The fact is, Mobile Health initiatives have shown very real evidence of improved patient care and outcomes, particularly in use cases that include the patient as part of the collaborative care team.
Hospitals are beginning to test the significance of the message sent via text on patients.
- NHS hospitals have reduced non-attenders to scheduled appointments by almost 25% by sending text message appointment reminders to outpatients that include the cost and purpose/necessity of the appointment. Of course, the more informative a message is, the better the patient responds. Protected Health Information (PHI) must always be considered, therefore it is critical that these initiatives include secure messaging applications for these reminders that help ensure privacy and compliance.
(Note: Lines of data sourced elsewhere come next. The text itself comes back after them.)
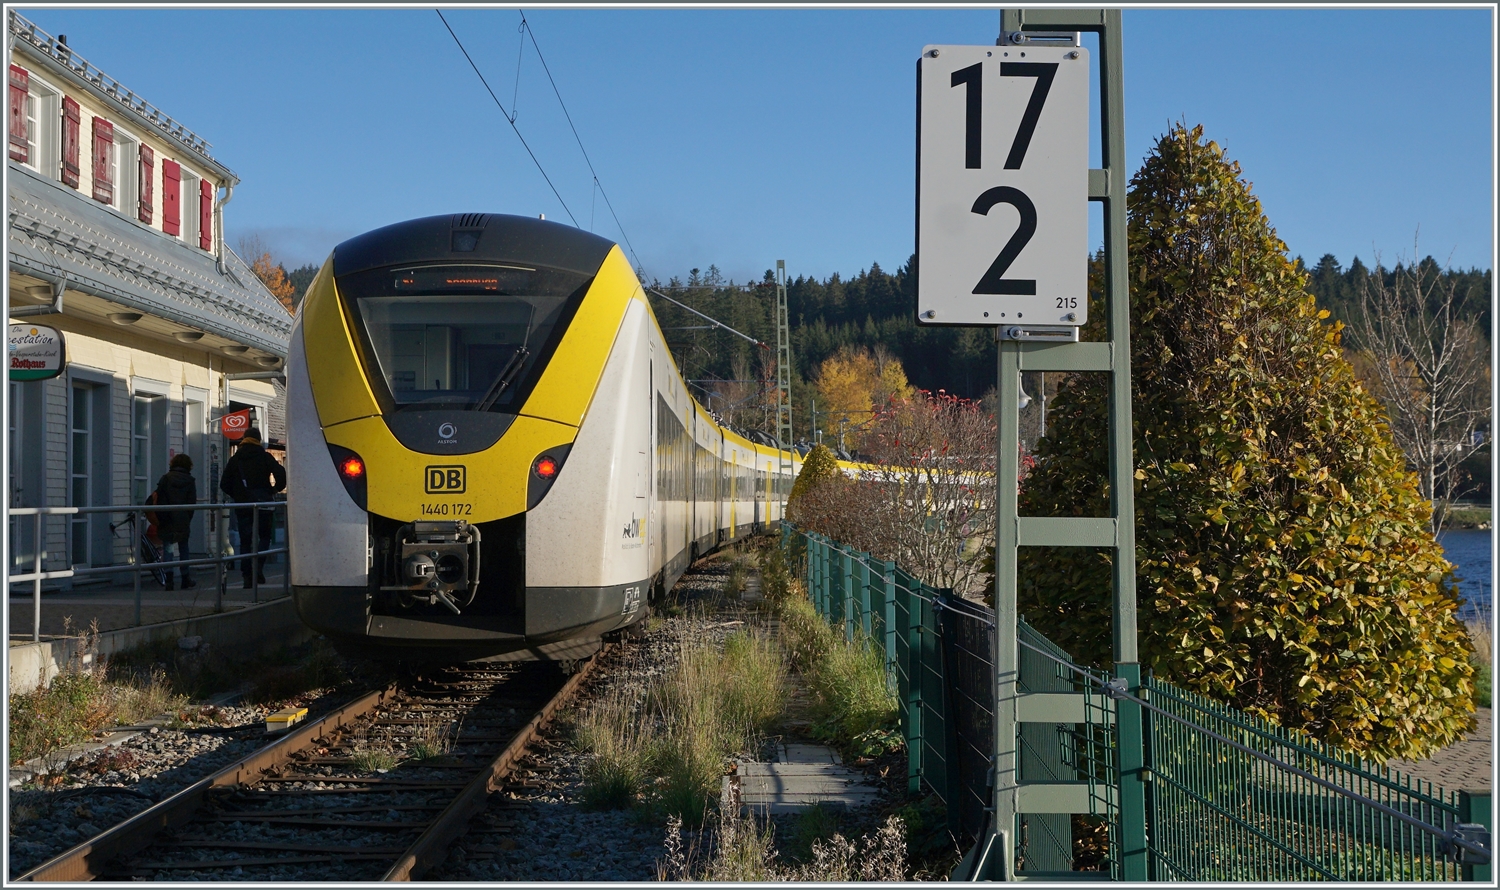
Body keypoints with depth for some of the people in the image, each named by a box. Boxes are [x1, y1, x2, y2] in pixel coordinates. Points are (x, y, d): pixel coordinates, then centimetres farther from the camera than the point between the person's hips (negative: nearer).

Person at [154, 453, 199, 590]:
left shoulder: (165, 479, 1)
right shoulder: (190, 481, 2)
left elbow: (159, 501, -2)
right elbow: (192, 502, 0)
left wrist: (160, 519, 2)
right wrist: (187, 520, 7)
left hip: (167, 522, -1)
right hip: (183, 521, 1)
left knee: (167, 548, 0)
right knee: (183, 548, 11)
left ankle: (168, 577, -15)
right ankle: (185, 580, 15)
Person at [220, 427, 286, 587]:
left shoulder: (234, 459, 7)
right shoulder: (265, 457, 0)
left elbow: (224, 485, 6)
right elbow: (281, 476, -8)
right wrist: (273, 490, 8)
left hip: (242, 505, 2)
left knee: (246, 540, 5)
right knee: (264, 536, 9)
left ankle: (247, 576, -1)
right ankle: (258, 566, -14)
In addition, a clinical trial conducted at Johns Hopkins University found that personalized text messages that encourage people to increase their physical activity or that congratulates them for having done so makes a significant difference in the patient’s well-being. In their study of 48 individuals, those who received ‘nudges’ via text were twice as likely to walk farther and reach a preset goal of 10,000 steps daily.
It also appears that patients have jumped on the Mobile Health bandwagon. Patients and their families have started to express the desire for healthcare providers to take advantage of everyday technologies to provide secure and efficient communications. The patient is not only expressing a desire for more responsive and personalized engagement with their medical provider, but increased self-management and self-monitoring of their condition, treatment and prevention. Bottom line, they want more sophisticated mobile collaboration.
- 26 percent of surveyed health consumers are interested in submitting photos of medical conditions in preparation for phone or email consultations with their clinicians.
- 80 percent of global smartphone users in one survey indicated interest in using their smartphones to interact with health care providers, not just receive notifications.
The benefits of Mobile Health can be easily seen. Efficiencies arise to all involved because of the ease of use and accessibility of mobile devices. However, why are these more sophisticated means in which to collaborate not yet in place for all healthcare scenarios? Well, for that efficiency to be realized by the care team members and the physicians, studies show that mobile applications must not only integrate appropriately with backend EHR systems for HIPAA compliance and security, but must also ensure administrative efficiencies to be truly effective.
- A survey of nearly 5,000 physicians found the average doctor who uses an EHR system spends 10% more time managing administrative tasks than their counterparts who rely exclusively on paper records
- A survey of 62 medium- to large-sized Accountable Care Organizations (ACOs) finds 88 percent face significant obstacles in integrating data from disparate sources
As Healthcare organizations transform their business to respond to the needs of the patients, patient families and their care giving teams, institutions of all sizes are reviewing their mobile strategies as well as what is occurring in the industry and with Mobile Health initiatives.
- Mobile Health apps that support care coordination can save European doctors and paramedic staff 30% of time spent accessing and analyzing information
- 64% of healthcare executives say mobile health could dramatically improve outcomes by giving people greater access to medical information
- 62% of accidental deaths and 80% of serious medical errors are linked to communication failures
With evidence that the benefits not only increase patient satisfaction, but also provide clinicians with more efficient information, assessment and collaboration, as well as very real improvement in Healthcare outcomes, many will find that services such as those mentioned above will become common place.
In conclusion, the trend toward mobile collaboration and Mobile Health will continue to grow and will only accelerate. The tangible benefits for all parties involved will also continue to increase as more and more Healthcare providers implement technology and it evolves to provide a superior patient and clinician experience. It is important to remember that in order to gain those benefits the mobile applications utilized must not only be easy to use, but must also automatically protect PHI, by design, and integrate to the important data sources and repositories such as the EHR system.